Dear Parabricks Team
Hello everyone. I am writing here to share my experience.
I have found that fq2bam has been replaced by fq2bamfast and fq2bamfast needs BWAindex files which fq2bam does not need.
I created BWAindx files with the following command
bwa index Homo_sapiens_assembly38.fasta
Index files created
Homo_sapiens_assembly38.fasta.pac
Homo_sapiens_assembly38.fasta.bwt
Homo_sapiens_assembly38.fasta.ann
Homo_sapiens_assembly38.fasta.amb
Homo_sapiens_assembly38.fasta.sa
I was then relieved to be able to run fq2bamfast, but noticed that the number of SNP variants called was less than the vcf generated by pbrun4.1(fq2bam).
It was very hard to see what was causing this, I checked the output cram file header, there was no difference between pbrun4.1 fq2bam and pbrun4.3 fq2bamfast, no difference in the running script, no difference in the logging messages.

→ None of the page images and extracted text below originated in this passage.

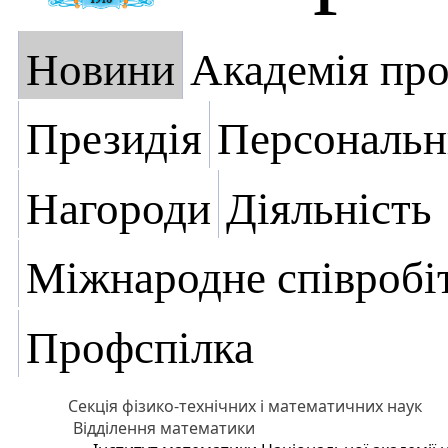
Новини
Академія пр
Президія
Персональн
Нагороди
Діяльність
Міжнародне співробі
Профспілка
Секція фізико-технічних і математичних наук
Відділення математики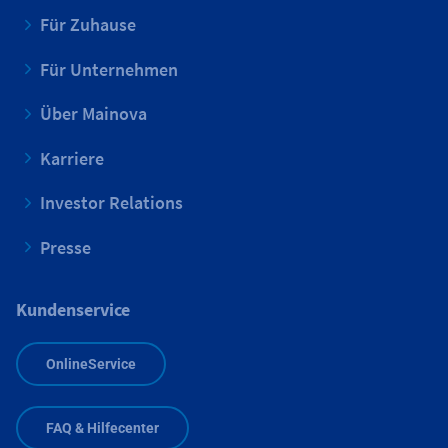
Für Zuhause
Für Unternehmen
Über Mainova
Karriere
Investor Relations
Presse
Kundenservice
OnlineService
FAQ & Hilfecenter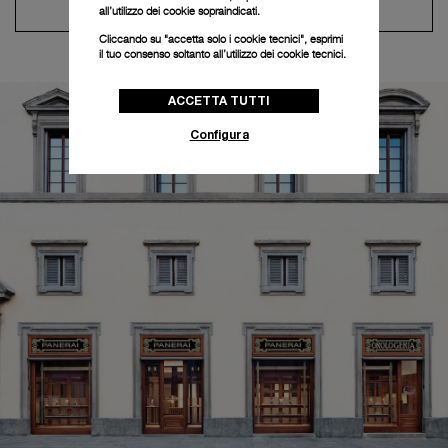
Contatta il concierge
all’utilizzo dei cookie sopraindicati.
Cliccando su "accetta solo i cookie tecnici", esprimi
il tuo consenso soltanto all’utilizzo dei cookie tecnici.
ACCETTA TUTTI
Configura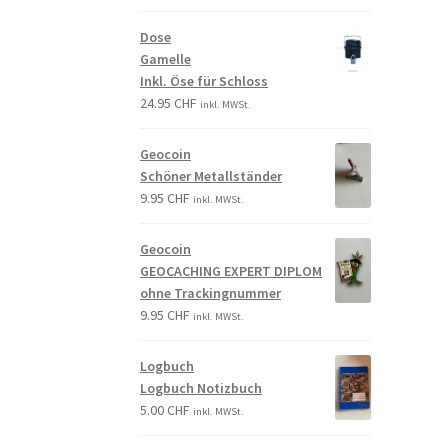
Dose
Gamelle
Inkl. Öse für Schloss
24.95
CHF
inkl. MWSt.
Geocoin
Schöner Metallständer
9.95
CHF
inkl. MWSt.
Geocoin
GEOCACHING EXPERT DIPLOM
ohne Trackingnummer
9.95
CHF
inkl. MWSt.
Logbuch
Logbuch Notizbuch
5.00
CHF
inkl. MWSt.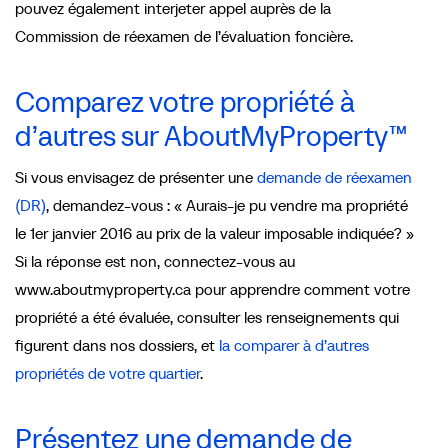
pouvez également interjeter appel auprès de la
Commission de réexamen de l’évaluation foncière.
Comparez votre propriété à
d’autres sur AboutMyProperty™
Si vous envisagez de présenter une
demande de réexamen
(DR)
, demandez-vous : « Aurais-je pu vendre ma propriété
le 1er janvier 2016 au prix de la valeur imposable indiquée? »
Si la réponse est non, connectez-vous au
www.aboutmyproperty.ca pour apprendre comment votre
propriété a été évaluée, consulter les renseignements qui
figurent dans nos dossiers, et
la comparer à d’autres
propriétés de votre quartier
.
Présentez une demande de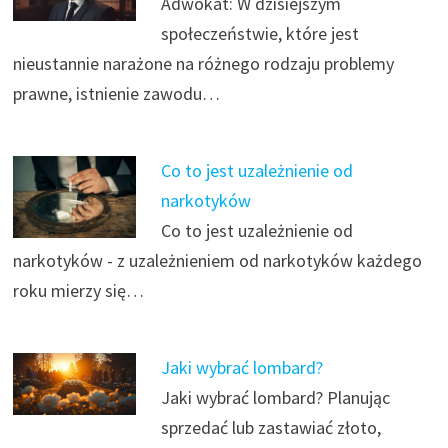
Adwokat: W dzisiejszym
społeczeństwie, które jest
nieustannie narażone na różnego rodzaju problemy
prawne, istnienie zawodu…
Co to jest uzależnienie od
narkotyków
Co to jest uzależnienie od
narkotyków - z uzależnieniem od narkotyków każdego
roku mierzy się…
Jaki wybrać lombard?
Jaki wybrać lombard? Planując
sprzedać lub zastawiać złoto,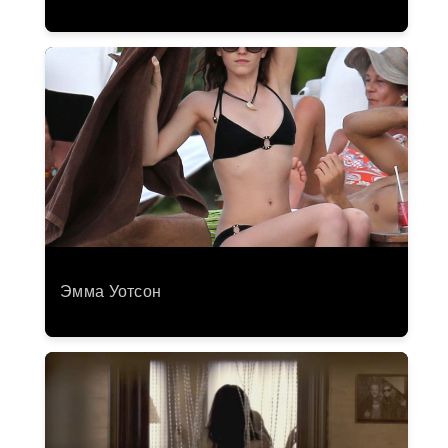
Эмма Уотсон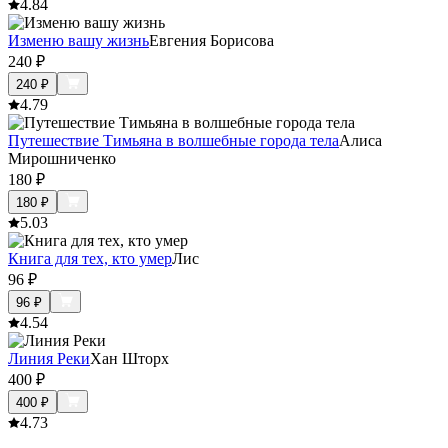
4.8
4
Изменю вашу жизнь
Евгения Борисова
240
₽
240
₽
4.7
9
Путешествие Тимьяна в волшебные города тела
Алиса
Мирошниченко
180
₽
180
₽
5.0
3
Книга для тех, кто умер
Лис
96
₽
96
₽
4.5
4
Линия Реки
Хан Шторх
400
₽
400
₽
4.7
3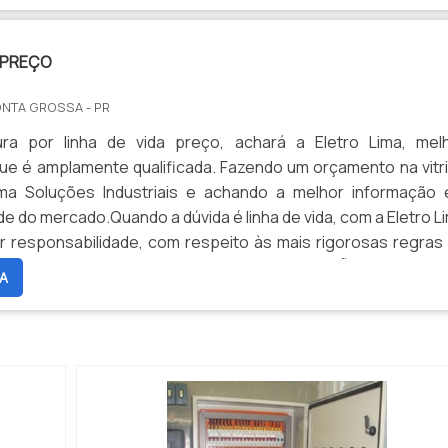
A PREÇO
ONTA GROSSA - PR
a por linha de vida preço, achará a Eletro Lima, mel
e é amplamente qualificada. Fazendo um orçamento na vitr
a Soluções Industriais e achando a melhor informação
de do mercado.Quando a dúvida é linha de vida, com a Eletro L
 responsabilidade, com respeito às mais rigorosas regras
om intenção de trabalhos em altura.INFORMAÇÕES RELEVAN
A
DE ...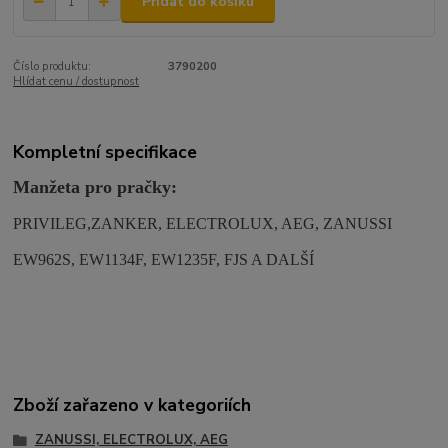
Přidat do košíku
Číslo produktu:
3790200
Hlídat cenu / dostupnost
Kompletní specifikace
Manžeta pro pračky:
PRIVILEG,ZANKER, ELECTROLUX, AEG, ZANUSSI
EW962S, EW1134F, EW1235F, FJS A DALŠÍ
Zboží zařazeno v kategoriích
ZANUSSI, ELECTROLUX, AEG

But eventually I found out that the .alt index file was needed to use alternative contigs for bwa mapping, which was the reason my variants had been reduced.
(Here is the document: https://gatk.broadinstitute.org/hc/en-us/articles/360037498992--How-to-Map-reads-to-a-reference-with-alternate-contigs-like-GRCH38)
I downloaded the bwakit archive and renamed hs38DH.fa.alt to ‘Homo_sapiens_assembly38.fasta.alt’ and put it in the same directory as the other index files, the SNP call was the same as pbrun4.1.
I understand that pbrun4.1 fq2bam doesn’t need an .alt file but can use alternative contigs, but pbrun4.3 fq2bam needs an .alt file to use alternative contigs.
This is my experience.
I wish parabricks could give a log of which index file was loaded.
Index files affect the results.
Thanks for reading.
Best regards.